06-02-2015 12:32 PM
... and JMP, while we are at it.
I have written several papers on Cardinality Ratio and have an sco wiki page on it.
* the cardinality of a set is the number of elements in the set
* cardinality of a data set is n-obs
* cardinality of a variable is n-levels
* cardinality ratio is n-levels / n-obs;
* CR is a reducing function, its range is in (0:1]
and it is easier to compare variable's CR than the range of n-levels in (1:n-obs)
if one takes the time to calculate the n-levels of each variable
proc freq data = sashelp.class nlevels;
I know you have the n-obs of the data set,
so, in my book it is a simple step to calculate
cardinality_ratio = n-levels / n-obs;
Why is this a Good Idea?
Because it takes several steps to calculate it.

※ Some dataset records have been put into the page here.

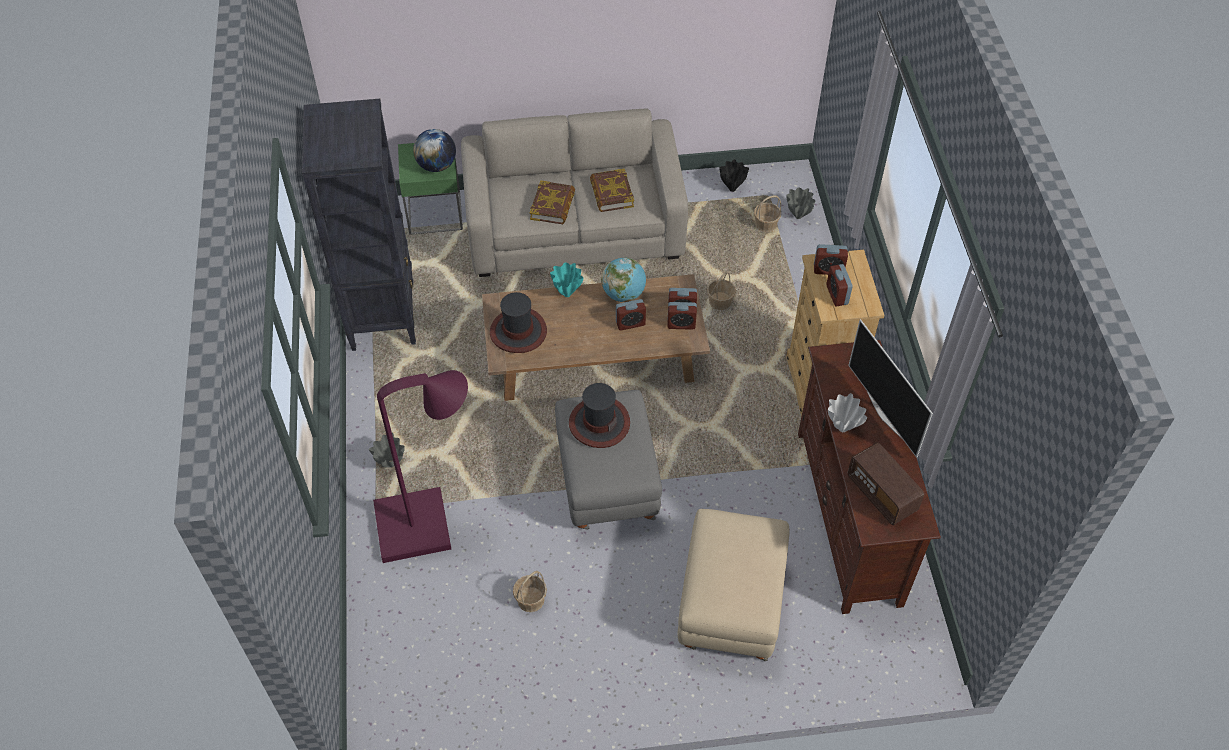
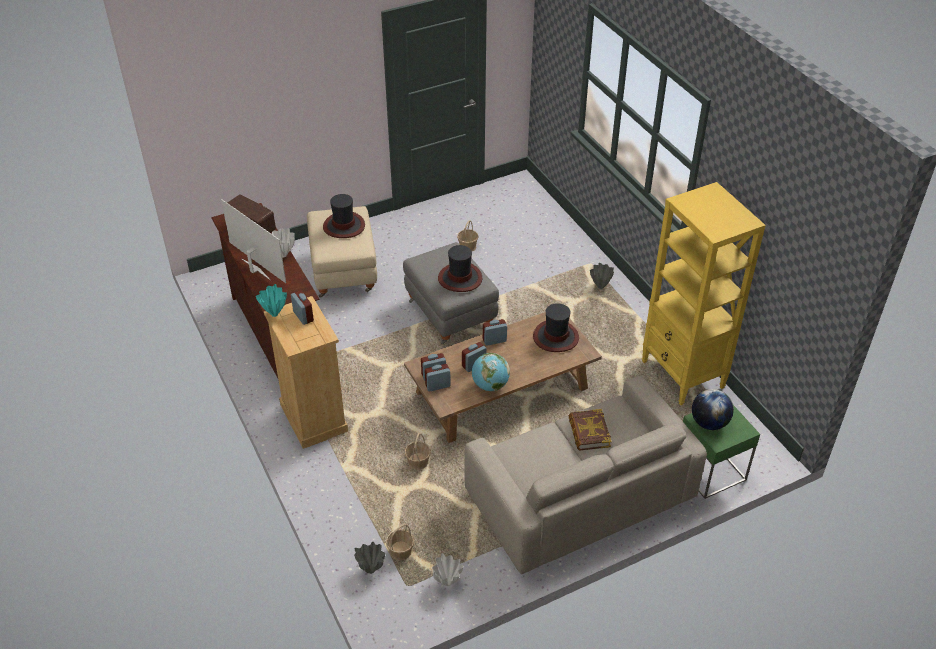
camera: 160 degrees right, 10 degrees down
black bookcase [302,99,416,351] -> yellow bookcase [642,182,766,405]
purple floor lamp [373,370,468,563] -> none
turquoise vase [550,262,583,297] -> turquoise vase moved to [256,284,287,317]
book [590,169,634,212] -> none
black vase [719,159,749,192] -> white vase [432,553,463,586]
alarm clock [814,244,848,275] -> alarm clock moved to [483,319,507,346]
none -> hat [323,194,365,238]

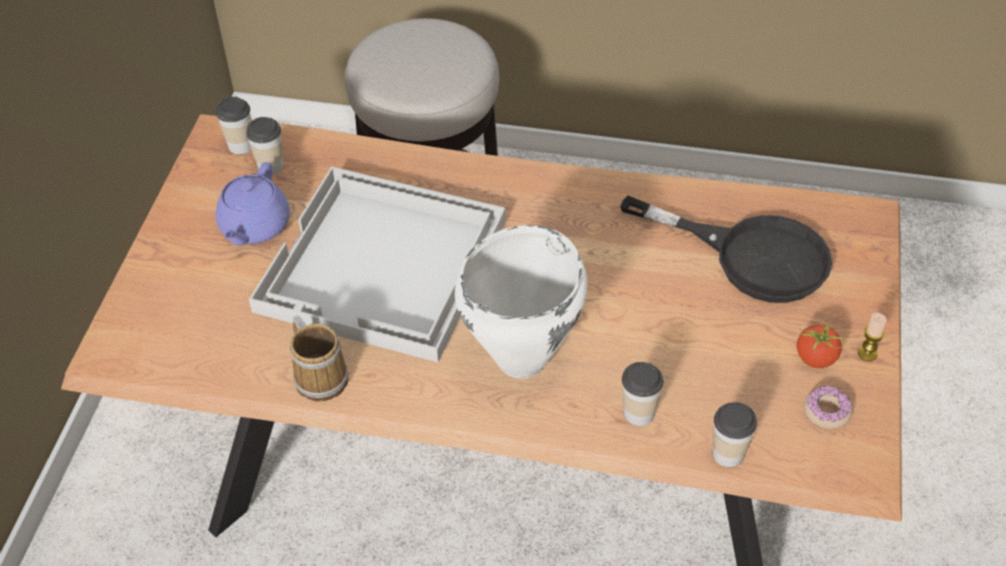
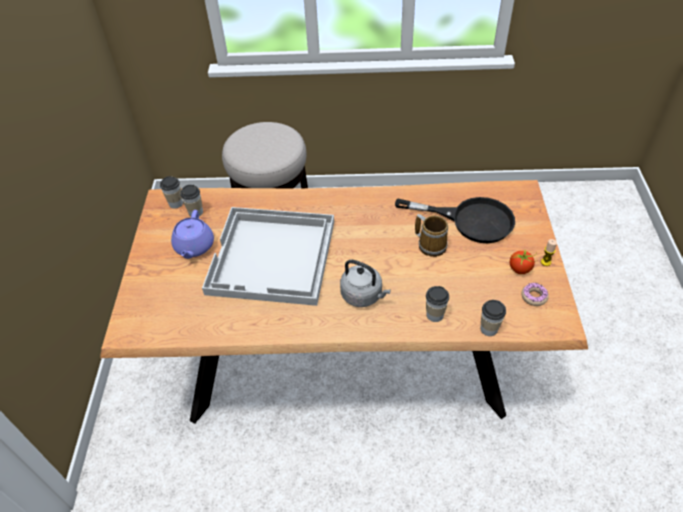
camera: 10 degrees left, 0 degrees up
mug [290,316,349,401] -> mug moved to [415,214,448,257]
white cooking pot [455,225,588,378] -> grey kettle [340,259,391,307]

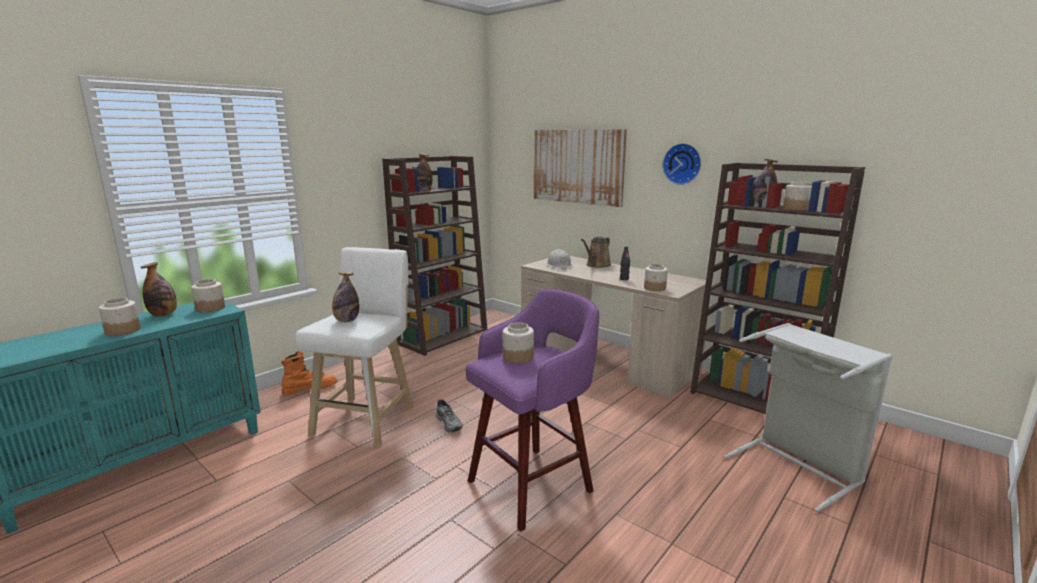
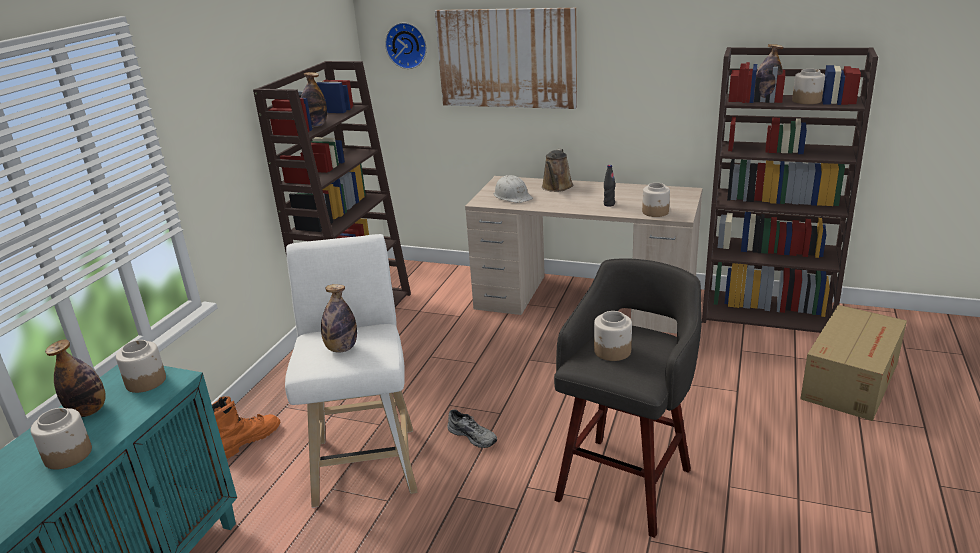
camera: 20 degrees left, 10 degrees up
purple stool [466,289,599,531] -> grey stool [554,258,702,538]
wall clock [662,143,701,185] -> wall clock moved to [385,23,427,69]
grey laundry basket [724,323,893,512] -> cardboard box [800,305,907,421]

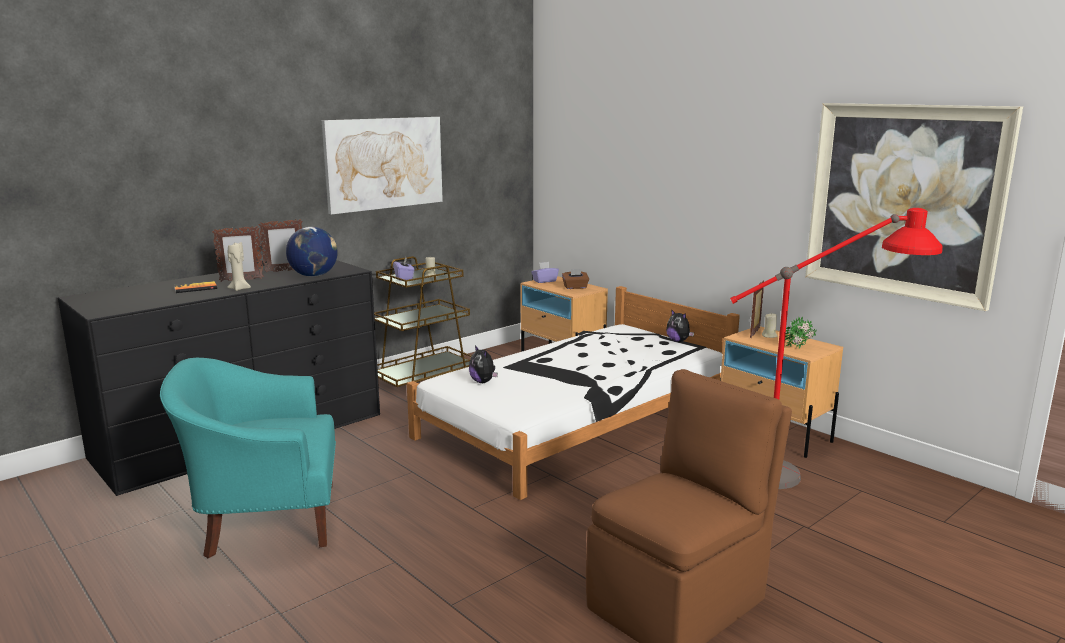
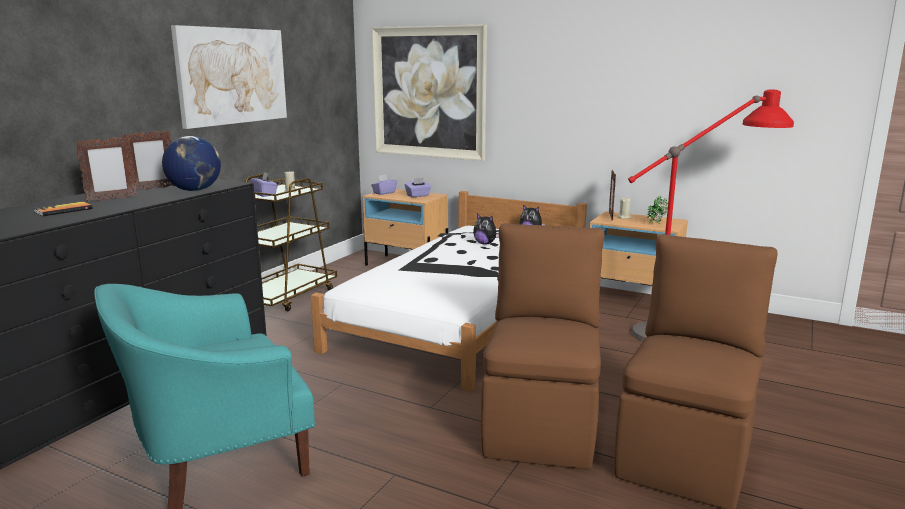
camera: 20 degrees left, 0 degrees up
beige candle [227,242,251,291] -> none
plush toy [469,345,498,383] -> plush toy moved to [473,214,499,245]
brown tissue box [562,269,589,289] -> purple tissue box [405,178,431,197]
picture [805,103,1023,311] -> picture moved to [371,24,487,161]
none -> brown chair [481,223,604,469]

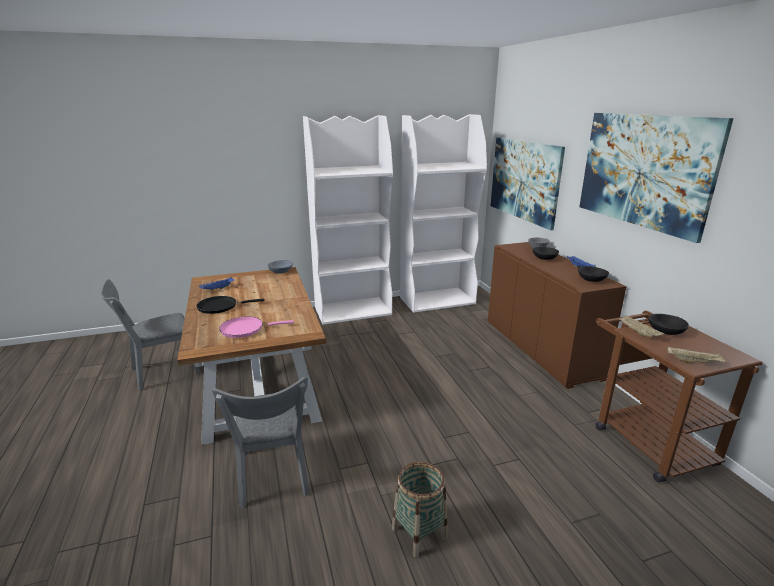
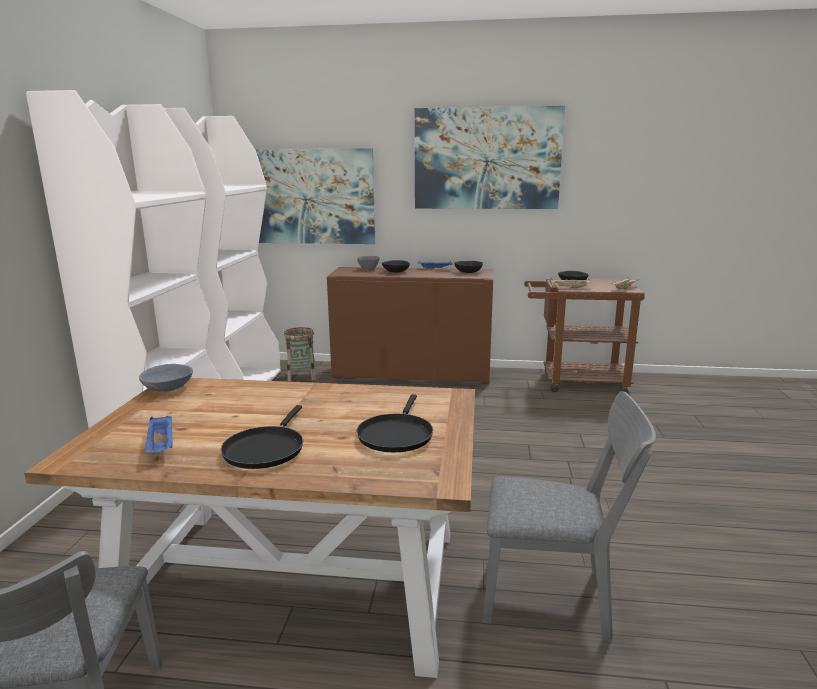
camera: 65 degrees left, 5 degrees down
pink frying pan [219,317,294,338] -> black frying pan [357,394,433,452]
basket [392,462,447,558] -> basket moved to [284,327,316,382]

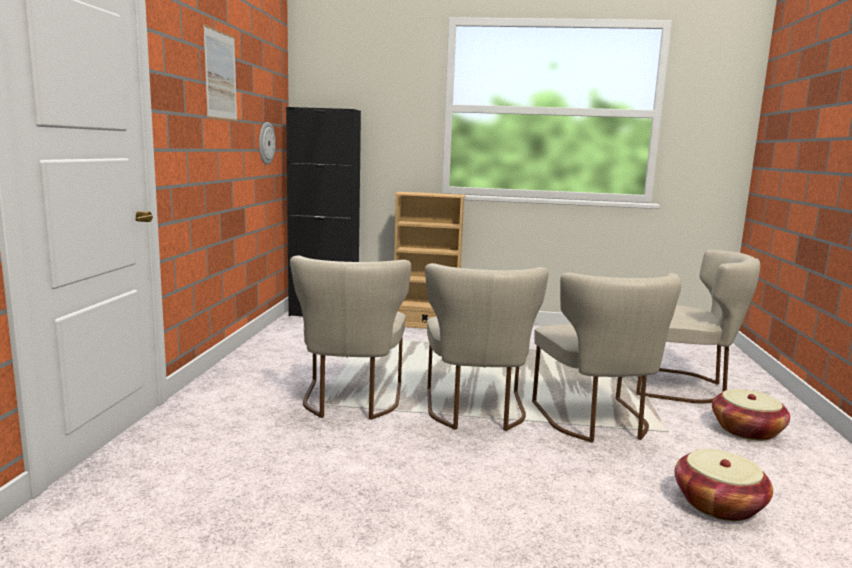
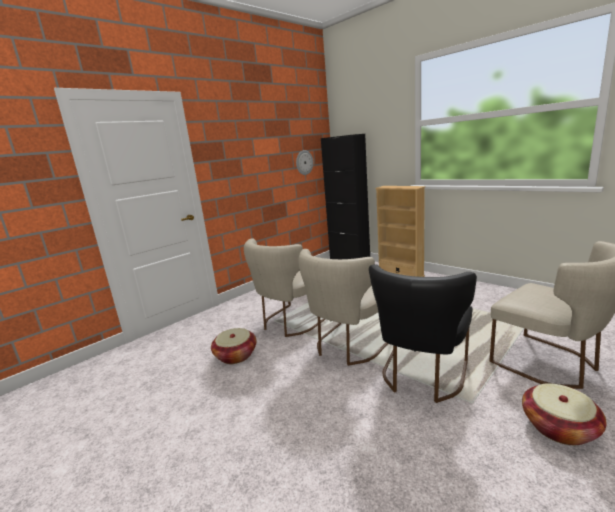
camera: 40 degrees right, 5 degrees up
picture [203,24,238,121] -> none
beige chair [532,273,681,443] -> black chair [369,264,477,403]
basket [674,449,773,521] -> basket moved to [211,328,256,364]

proc contents ... out = out_contents;
proc freq ... out= out_freq;
proc sort out_contents
proc sort out_freq
merge out_contents out_freq;
cardinality_ratio = nlevels / nobs;
proc summary var cardinality_ratio out = out_means
when ... cr_type = 'unique';
when ... cr_type = 'many';
otherwise cr_type = 'few';
Having proc freq do the number-crunching makes calculating the
cr-type in (continuous, discrete, unique)